By Robert Bettmann
After struggling with Bishop Ireton’s zone defense, and dealing with early foul trouble, the St. John’s College High School boys basketball team stayed on a roll Friday night, wining its fourth game in row by a score of 48-40.
Three days prior, on Tuesday night, the Cadets topped Gonzaga at the buzzer, 49-47, and now have a 17–8 record with three games remaining before the Washington Catholic Athletic Conference tournament begins on Feb 21.
“We have to keep improving,” Cadets head coach Patrick Behan said. “We’ve had a good week. We beat Gonzaga on Tuesday and we beat Ireton today, so that’s two league wins, which is great and no easy task. Now we’ve got a few more to go and then we have to try and keep things right going into the playoffs.”
St. John’s started the game working its offense through senior forward Richard Njoku, who has committed to playing at the Naval Academy next year. However, Bishop Ireton’s zone defense disrupted that strategy and contributed to early foul trouble for Njoku, who checked out of the game after a second foul with 2:25 to go in the first quarter.
Bishop Ireton subsequently scored on a fast break following a missed jump shot by St. Johns to pull even at nine-all. When Ireton lost the ball out of bounds following a rebound, the Cadets called a timeout and inbounded with a set play that produced a clean three-pointer from junior Devon Dunn to make the score 12-9 at the end of the first.
Dunn shot well throughout and was the game’s leading scorer with 13 points.
“I felt like my three-point shot was coming to me throughout the game,” he said. “It started in the first quarter and just kept flowing.”
After Njoku checked out, St. John’s started to take more outside shots and struggled defensively. The Cardinals scored back-to-back fast break points – first by Darius Potts, and then Jordan Beckett – to take their first lead at 19-18. It was then back-and-forth for a bit as the Cadets’ Delonnie Hunt successfully took it to the rim to make the score 20-19, but the Cardinals’ Ariel Goddot answered with a three. On the next play Goddot had a block that led to a fast break and helped the Cardinals end the half on a hot streak with a 26-20 lead.
The outcome of the half had to be considered a surprise given not only the Cadets’ winning record, but also the Cardinals’ losing streak. The Cardinals had lost their previous seven games entering the contest and stood at 7-16. Nevertheless, their zone defense was extremely effective, and their offense tenacious.
The Cadets struggled to find passing lanes and uncontested shots, and the Cardinals first-half offense flowed from those defensive stops.
“We don’t usually play against zone, and that was good for us, to develop as a team,” said Njoku, who finished with 10 points. “Today there were a lot of things to work on. It wasn’t the way we wanted to start out the first half – we were a little lackadaisical – but toward the second half we got going.”
Got going they did.
Beckett started the second-half scoring with a jump shot to make the score 28-20, but after that the Cardinals did not score for the remainder of the quarter. During that time, the Cadets rattled off 17 straight points – including two threes by Dunn and a pair of buckets by Njoku and Tre Wood each. Following a St. John’s timeout with 22 seconds left, Ishmael Leggett put back an awkward, off-balance rebound to push the Cadets’ lead to 37-28.

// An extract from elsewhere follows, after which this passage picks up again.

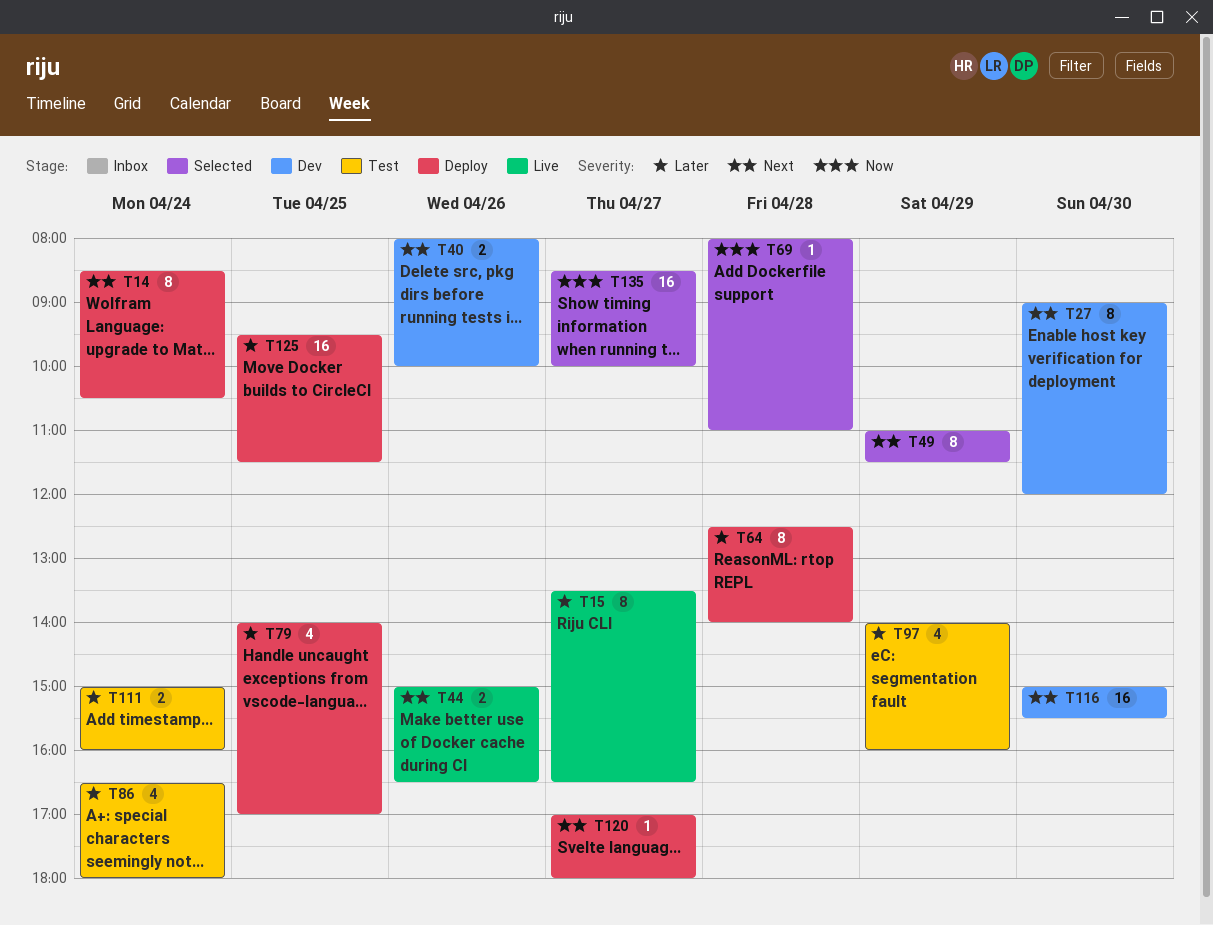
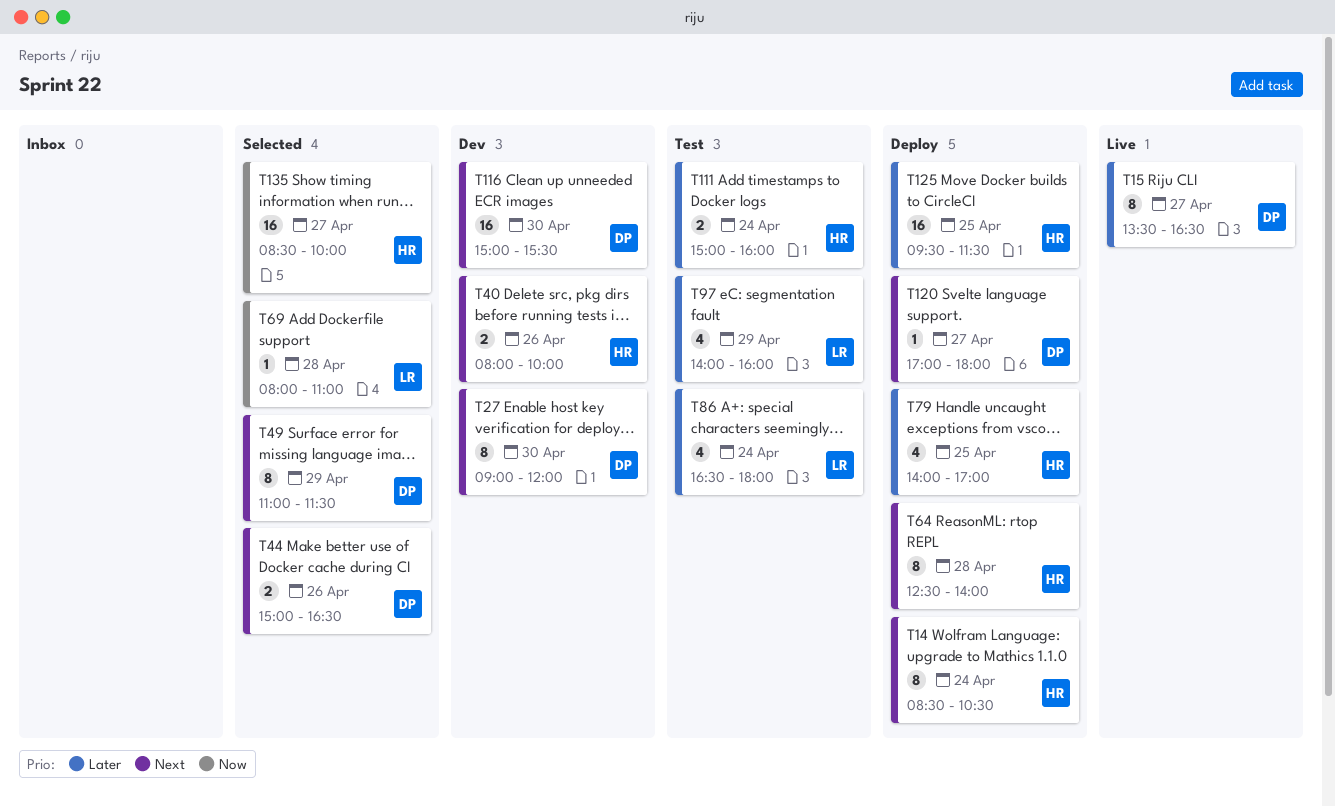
T44, status: Live -> Selected
T64, priority: Later -> Next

Beckett again started the scoring in the fourth and ended the Cardinals’ drought, but by that time the ball seemed to be rolling downhill fast against Bishop Ireton.
Njoku was a focus of the Cadets’ offense in the fourth, but received help from Casey Morsell, who had two baskets and a big block, and freshman Devon Savage, who also poured in two baskets.
With less than a minute to play the score was 46-38, and Ireton pushed into a full-court press. The press did produce turnovers, but it was too little, too late, as the game wound down to a 48-40 final.
After the game, Cadets’ players and coaches were aware of the challenge they’d surmounted.
“[At the half] we knew we weren’t playing the best that we could,” Dunn said. “We knew that we had to be more aggressive on offense, to get through their zone, and to get into our zone. So we became more aggressive, got downhill, got the win.”
Behan added, “A lot of the guys helped in the victory, but I thought Devon Dunn made some big shots, got us going, and Devon Savage did a great job working the middle of the zone, rebounding, finishing inside.”